Mediaset, non c'è trattativa con Vivendi

Confalonieri, bene azione Governo, su Premium ci fu due diligence

MILANO, 18 dicembre 2016, 16:07

Giorgia Bentivogli

ANSACheck

Studi televisivi Mediaset di Cologno Monzese, foto d 'archivio © ANSA/AP

Studi televisivi Mediaset di Cologno Monzese, foto d 'archivio © ANSA/AP
Studi televisivi Mediaset di Cologno Monzese, foto d 'archivio © ANSA/AP

Se l'incontro tra gli a.d. di Mediaset, Pier Silvio Berlusconi e di Vivendi, Arnaud De Puyfontaine, doveva sotterrare l'ascia di guerra, di terra ne deve essere stata messa davvero poca. Almeno a giudicare dalle parole di Fedele Confalonieri, che ha ribadito: quella dei francesi è "una scalata ostile". Non solo dal punto di vista di Cologno Monzese, ma anche per la politica. "Ci sentiamo supportati perché il Governo sta agendo in modo molto corretto e anche molto deciso".

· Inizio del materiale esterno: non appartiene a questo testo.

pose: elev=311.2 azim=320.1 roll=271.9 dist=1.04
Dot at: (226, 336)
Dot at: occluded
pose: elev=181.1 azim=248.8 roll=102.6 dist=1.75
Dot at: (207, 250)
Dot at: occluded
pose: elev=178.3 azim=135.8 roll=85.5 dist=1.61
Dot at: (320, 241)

Che il breve incontro fra i due manager non potesse essere risolutivo era ovvio. Ma un primo contatto fra le parti avrebbe potuto essere utilizzato come 'apripista' ad un'azione diplomatica più vasta e approfondita. Così non è stato. Anzi. La mancanza di riservatezza e l'intervista rilasciata da Arnaud De Puyfontaine al Corriere della Sera hanno irritato. Le "gravi affermazioni", ha spiegato Cologno Monzese, "troveranno adeguata replica". E se l'a.d. di Vivendi aveva spiegato di aver comprato per poi trattare, in vista di un progetto industriale comune, Mediaset ha rispedito indietro l'offerta: "non esiste alcuna trattativa". Perché nell'incontro "la società ha ribadito le proprie posizioni, tenendo conto che è suo dovere tutelare gli interessi della società e di tutti i suoi azionisti, non solo di chi detiene il 20% delle azioni". Mediaset resta ferma: prima di parlare bisogna risolvere le questioni in essere, cioè Premium.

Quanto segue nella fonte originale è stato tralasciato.